It’s a new beginning for the second chance education program of the Department of Education (DepEd) with the passage of the Alternative Learning System (ALS) Act.
The ALS Act reaffirms DepEd’s commitment to ensuring that no learner will be left behind, especially out-of-school youths and adults (OSYA), even amid a pandemic, the agency said in its website.
It also underscores the country’s trust in the potential of young and adult Filipinos who have been out of the formal school system to be able to live gainfully and contribute effectively to their community and the country, it added.
“Otherwise known as ‘An Act Institutionalizing the Alternative Learning System in Basic Education for Out-of-School Children in Special Cases and Adults and Appropriating Funds Therefor,’ Republic Act No. 11510 shall provide adequate support to ensure that more out-of-school youth and adults (OSYA) will be able to have access to quality basic education,” DepEd said as its official statement.
It thanked the Committee on Basic Education chaired by Sen. Sherwin Gatchalian in the Senate and Rep. Roman Romulo in the House of Representatives for “championing the noble cause of empowering OSYAs.”
“The passage of the ALS Act is one of the notable milestones of DepEd since it began introducing reforms to the program in 2016. We extend our gratitude to President Rodrigo Roa Duterte for his unwavering support to the program,” the DepEd added.
DepEd said “the law expands partnerships between DepEd and local government units, other government agencies, private sector and non-government organizations.”
The ALS Act also calls for the creation of the Bureau of Alternative Education (BAE) to provide a coordinated leadership and serve as the focal office for the continuous implementation of the program.
Meanwhile, the ALS Teacher Program shall be strengthened through pre-service and in-service training?
Additional teaching items will be created and a recalibrated and equitable support to ALS teachers, whose contexts differ based on the areas they serve, i.e. rural, urban, and geographically disadvantaged areas shall be provided in coordination with the Department of Budget and Management,? DepEd said.
“Additional teaching items will be created and a recalibrated and equitable support to ALS teachers, whose contexts differ based on the areas they serve, i.e. rural, urban, and geographically disadvantaged areas shall be provided in coordination with the Department of Budget and Management,” DepEd said.
The ALS Program of DepEd has been providing a viable learning option for Filipino OSYA for decades.
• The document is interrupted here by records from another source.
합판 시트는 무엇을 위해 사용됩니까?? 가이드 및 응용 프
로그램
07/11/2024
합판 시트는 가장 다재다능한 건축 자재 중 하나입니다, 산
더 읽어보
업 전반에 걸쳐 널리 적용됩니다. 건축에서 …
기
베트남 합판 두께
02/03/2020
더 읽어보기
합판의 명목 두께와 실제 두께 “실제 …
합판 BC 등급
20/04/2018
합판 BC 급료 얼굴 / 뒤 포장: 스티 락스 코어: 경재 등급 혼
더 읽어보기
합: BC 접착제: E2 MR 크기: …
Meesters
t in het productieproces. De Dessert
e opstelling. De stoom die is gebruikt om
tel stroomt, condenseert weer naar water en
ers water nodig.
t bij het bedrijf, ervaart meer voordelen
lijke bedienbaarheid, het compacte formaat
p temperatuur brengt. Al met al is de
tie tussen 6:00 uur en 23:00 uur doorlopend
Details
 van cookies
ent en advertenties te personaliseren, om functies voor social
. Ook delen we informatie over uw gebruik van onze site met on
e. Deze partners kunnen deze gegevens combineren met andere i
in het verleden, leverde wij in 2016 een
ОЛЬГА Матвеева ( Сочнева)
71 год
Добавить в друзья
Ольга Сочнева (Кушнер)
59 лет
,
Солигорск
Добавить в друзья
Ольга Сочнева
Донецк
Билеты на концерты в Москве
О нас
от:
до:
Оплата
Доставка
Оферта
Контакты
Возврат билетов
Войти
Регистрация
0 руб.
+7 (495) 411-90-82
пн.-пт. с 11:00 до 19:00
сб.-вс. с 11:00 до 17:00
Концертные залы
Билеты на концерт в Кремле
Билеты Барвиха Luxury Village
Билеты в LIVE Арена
It aims to empower OSYA learners to continue learning in a manner, time and place suitable to their preference and circumstances, and for them to achieve their goals of improving their quality of life and becoming productive contributors to society.
But with the impact of the Covid-19 pandemic on education, a number of basic education learners were unable to enroll in formal school — adding to the already existing number of OSYA.
As the pandemic’s effect will still be very much felt in the next two to three years, the ALS Act can help DepEd to better respond to the bigger demand for the ALS Program.
“As the legacy program of the current administration the institutionalization of the ALS Program will immensely contribute to the mandated strengthening and expansion of its implementation throughout the country. Through the ALS Act, and the strong support of stakeholders, the ALS will be truly a second chance education program that is not second-class,” DepEd concluded.